Language of document : ECLI:EU:T:2014:950





Beschikking van het Gerecht (Zesde kamer) van 3 november 2014 – Secolux/Commissie en CdT

(Zaak T‑90/14)

„Beroep tot nietigverklaring en schadevergoeding – Overheidsopdrachten voor dienstverlening – Aanbestedingsprocedure – Veiligheidscontroles – Afwijzing van de offerte van een inschrijver – Onjuiste identificatie van de verwerende partij – Gedeeltelijke kennelijke niet-ontvankelijkheid”

1.                     Beroep tot nietigverklaring – Hoedanigheid van verwerende partij – Publicatiebureau van de Europese Unie – Geen orgaan of instantie van de Unie – Handelingen die zijn vastgesteld in het kader van een procedure voor het plaatsen van een overheidsopdracht voor dienstverlening – Toerekenbaarheid aan de Commissie – Niet-ontvankelijkheid van beroep (Art. 263 VWEU; besluit 2009/496 van het Europees Parlement, de Raad, de Commissie, het Hof van Justitie, de Rekenkamer, het Europees Economisch en Sociaal Comité en het Comité van de Regio’s, art. 13, lid 2) (cf. punt 16)

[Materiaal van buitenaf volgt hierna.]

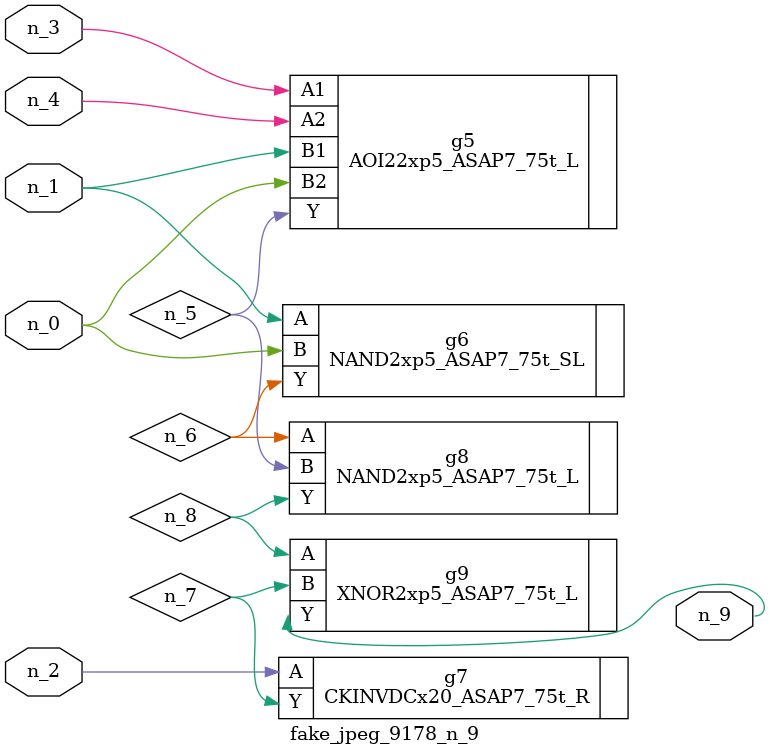
<source format=v>
module fake_jpeg_9178_n_9 (n_3, n_2, n_1, n_0, n_4, n_9);

input n_3;
input n_2;
input n_1;
input n_0;
input n_4;

output n_9;

wire n_8;
wire n_6;
wire n_5;
wire n_7;

AOI22xp5_ASAP7_75t_L g5 ( 
.A1(n_3),
.A2(n_4),
.B1(n_1),
.B2(n_0),
.Y(n_5)
);

NAND2xp5_ASAP7_75t_SL g6 ( 
.A(n_1),
.B(n_0),
.Y(n_6)
);

CKINVDCx20_ASAP7_75t_R g7 ( 
.A(n_2),
.Y(n_7)
);

NAND2xp5_ASAP7_75t_L g8 ( 
.A(n_6),
.B(n_5),
.Y(n_8)
);

XNOR2xp5_ASAP7_75t_L g9 ( 
.A(n_8),
.B(n_7),
.Y(n_9)
);


endmodule
</source>
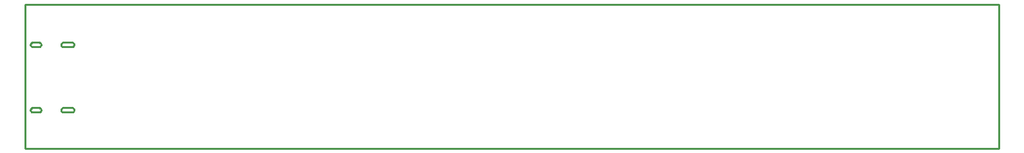
<source format=gbr>
G04 EAGLE Gerber RS-274X export*
G75*
%MOMM*%
%FSLAX34Y34*%
%LPD*%
%IN*%
%IPPOS*%
%AMOC8*
5,1,8,0,0,1.08239X$1,22.5*%
G01*
G04 Define Apertures*
%ADD10C,0.254000*%
D10*
X0Y0D02*
X1279500Y0D01*
X1279500Y190000D01*
X0Y190000D01*
X0Y0D01*
X47016Y50800D02*
X47027Y50539D01*
X47062Y50279D01*
X47118Y50024D01*
X47197Y49774D01*
X47297Y49532D01*
X47418Y49300D01*
X47559Y49079D01*
X47718Y48872D01*
X47895Y48679D01*
X48088Y48502D01*
X48295Y48343D01*
X48516Y48202D01*
X48748Y48081D01*
X48990Y47981D01*
X49240Y47902D01*
X49495Y47846D01*
X49755Y47811D01*
X50016Y47800D01*
X61016Y47800D01*
X61277Y47811D01*
X61537Y47846D01*
X61792Y47902D01*
X62042Y47981D01*
X62284Y48081D01*
X62516Y48202D01*
X62737Y48343D01*
X62944Y48502D01*
X63137Y48679D01*
X63314Y48872D01*
X63473Y49079D01*
X63614Y49300D01*
X63735Y49532D01*
X63835Y49774D01*
X63914Y50024D01*
X63970Y50279D01*
X64005Y50539D01*
X64016Y50800D01*
X64005Y51061D01*
X63970Y51321D01*
X63914Y51576D01*
X63835Y51826D01*
X63735Y52068D01*
X63614Y52300D01*
X63473Y52521D01*
X63314Y52728D01*
X63137Y52921D01*
X62944Y53098D01*
X62737Y53257D01*
X62516Y53398D01*
X62284Y53519D01*
X62042Y53619D01*
X61792Y53698D01*
X61537Y53754D01*
X61277Y53789D01*
X61016Y53800D01*
X50016Y53800D01*
X49755Y53789D01*
X49495Y53754D01*
X49240Y53698D01*
X48990Y53619D01*
X48748Y53519D01*
X48516Y53398D01*
X48295Y53257D01*
X48088Y53098D01*
X47895Y52921D01*
X47718Y52728D01*
X47559Y52521D01*
X47418Y52300D01*
X47297Y52068D01*
X47197Y51826D01*
X47118Y51576D01*
X47062Y51321D01*
X47027Y51061D01*
X47016Y50800D01*
X47016Y137200D02*
X47027Y136939D01*
X47062Y136679D01*
X47118Y136424D01*
X47197Y136174D01*
X47297Y135932D01*
X47418Y135700D01*
X47559Y135479D01*
X47718Y135272D01*
X47895Y135079D01*
X48088Y134902D01*
X48295Y134743D01*
X48516Y134602D01*
X48748Y134481D01*
X48990Y134381D01*
X49240Y134302D01*
X49495Y134246D01*
X49755Y134211D01*
X50016Y134200D01*
X61016Y134200D01*
X61277Y134211D01*
X61537Y134246D01*
X61792Y134302D01*
X62042Y134381D01*
X62284Y134481D01*
X62516Y134602D01*
X62737Y134743D01*
X62944Y134902D01*
X63137Y135079D01*
X63314Y135272D01*
X63473Y135479D01*
X63614Y135700D01*
X63735Y135932D01*
X63835Y136174D01*
X63914Y136424D01*
X63970Y136679D01*
X64005Y136939D01*
X64016Y137200D01*
X64005Y137461D01*
X63970Y137721D01*
X63914Y137976D01*
X63835Y138226D01*
X63735Y138468D01*
X63614Y138700D01*
X63473Y138921D01*
X63314Y139128D01*
X63137Y139321D01*
X62944Y139498D01*
X62737Y139657D01*
X62516Y139798D01*
X62284Y139919D01*
X62042Y140019D01*
X61792Y140098D01*
X61537Y140154D01*
X61277Y140189D01*
X61016Y140200D01*
X50016Y140200D01*
X49755Y140189D01*
X49495Y140154D01*
X49240Y140098D01*
X48990Y140019D01*
X48748Y139919D01*
X48516Y139798D01*
X48295Y139657D01*
X48088Y139498D01*
X47895Y139321D01*
X47718Y139128D01*
X47559Y138921D01*
X47418Y138700D01*
X47297Y138468D01*
X47197Y138226D01*
X47118Y137976D01*
X47062Y137721D01*
X47027Y137461D01*
X47016Y137200D01*
X6716Y50800D02*
X6727Y50539D01*
X6762Y50279D01*
X6818Y50024D01*
X6897Y49774D01*
X6997Y49532D01*
X7118Y49300D01*
X7259Y49079D01*
X7418Y48872D01*
X7595Y48679D01*
X7788Y48502D01*
X7995Y48343D01*
X8216Y48202D01*
X8448Y48081D01*
X8690Y47981D01*
X8940Y47902D01*
X9195Y47846D01*
X9455Y47811D01*
X9716Y47800D01*
X17716Y47800D01*
X17977Y47811D01*
X18237Y47846D01*
X18492Y47902D01*
X18742Y47981D01*
X18984Y48081D01*
X19216Y48202D01*
X19437Y48343D01*
X19644Y48502D01*
X19837Y48679D01*
X20014Y48872D01*
X20173Y49079D01*
X20314Y49300D01*
X20435Y49532D01*
X20535Y49774D01*
X20614Y50024D01*
X20670Y50279D01*
X20705Y50539D01*
X20716Y50800D01*
X20705Y51061D01*
X20670Y51321D01*
X20614Y51576D01*
X20535Y51826D01*
X20435Y52068D01*
X20314Y52300D01*
X20173Y52521D01*
X20014Y52728D01*
X19837Y52921D01*
X19644Y53098D01*
X19437Y53257D01*
X19216Y53398D01*
X18984Y53519D01*
X18742Y53619D01*
X18492Y53698D01*
X18237Y53754D01*
X17977Y53789D01*
X17716Y53800D01*
X9716Y53800D01*
X9455Y53789D01*
X9195Y53754D01*
X8940Y53698D01*
X8690Y53619D01*
X8448Y53519D01*
X8216Y53398D01*
X7995Y53257D01*
X7788Y53098D01*
X7595Y52921D01*
X7418Y52728D01*
X7259Y52521D01*
X7118Y52300D01*
X6997Y52068D01*
X6897Y51826D01*
X6818Y51576D01*
X6762Y51321D01*
X6727Y51061D01*
X6716Y50800D01*
X6716Y137200D02*
X6727Y136939D01*
X6762Y136679D01*
X6818Y136424D01*
X6897Y136174D01*
X6997Y135932D01*
X7118Y135700D01*
X7259Y135479D01*
X7418Y135272D01*
X7595Y135079D01*
X7788Y134902D01*
X7995Y134743D01*
X8216Y134602D01*
X8448Y134481D01*
X8690Y134381D01*
X8940Y134302D01*
X9195Y134246D01*
X9455Y134211D01*
X9716Y134200D01*
X17716Y134200D01*
X17977Y134211D01*
X18237Y134246D01*
X18492Y134302D01*
X18742Y134381D01*
X18984Y134481D01*
X19216Y134602D01*
X19437Y134743D01*
X19644Y134902D01*
X19837Y135079D01*
X20014Y135272D01*
X20173Y135479D01*
X20314Y135700D01*
X20435Y135932D01*
X20535Y136174D01*
X20614Y136424D01*
X20670Y136679D01*
X20705Y136939D01*
X20716Y137200D01*
X20705Y137461D01*
X20670Y137721D01*
X20614Y137976D01*
X20535Y138226D01*
X20435Y138468D01*
X20314Y138700D01*
X20173Y138921D01*
X20014Y139128D01*
X19837Y139321D01*
X19644Y139498D01*
X19437Y139657D01*
X19216Y139798D01*
X18984Y139919D01*
X18742Y140019D01*
X18492Y140098D01*
X18237Y140154D01*
X17977Y140189D01*
X17716Y140200D01*
X9716Y140200D01*
X9455Y140189D01*
X9195Y140154D01*
X8940Y140098D01*
X8690Y140019D01*
X8448Y139919D01*
X8216Y139798D01*
X7995Y139657D01*
X7788Y139498D01*
X7595Y139321D01*
X7418Y139128D01*
X7259Y138921D01*
X7118Y138700D01*
X6997Y138468D01*
X6897Y138226D01*
X6818Y137976D01*
X6762Y137721D01*
X6727Y137461D01*
X6716Y137200D01*
M02*

</source>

2.                     Beroep tot nietigverklaring – Besluit van de Commissie, in het kader van een procedure voor het plaatsen van een overheidsopdracht voor dienstverlening, om een offerte niet in aanmerking te nemen – Beroep gericht tegen het Vertaalbureau voor de organen van de Europese – Niet-ontvankelijkheid (Art. 263 VWEU) (cf. punt 17)

Voorwerp

Ten eerste, nietigverklaring van het besluit van de Commissie van 3 december 2013 houdende afwijzing van de offerte, ingediend door verzoekster in het kader van de openbare aanbestedingsprocedure AO 02/2013/OIL strekkende tot sluiting van een raamovereenkomst voor de levering van diensten betreffende veiligheidscontroles (PB 2013/S 156‑271471), en van het besluit de opdracht aan een andere inschrijver te gunnen, en, ten tweede, een verzoek om schadevergoeding

Dictum

1)

Het beroep wordt kennelijk niet-ontvankelijk verklaard voor zover het is gericht tegen het Vertaalbureau voor de organen van de Europese Unie (CdT) en het Bureau voor publicaties van de Europese Unie (OP).

2)

De verzoekende partij zal haar eigen kosten van het beroep dragen voor zover het is gericht tegen het CdT en het OP.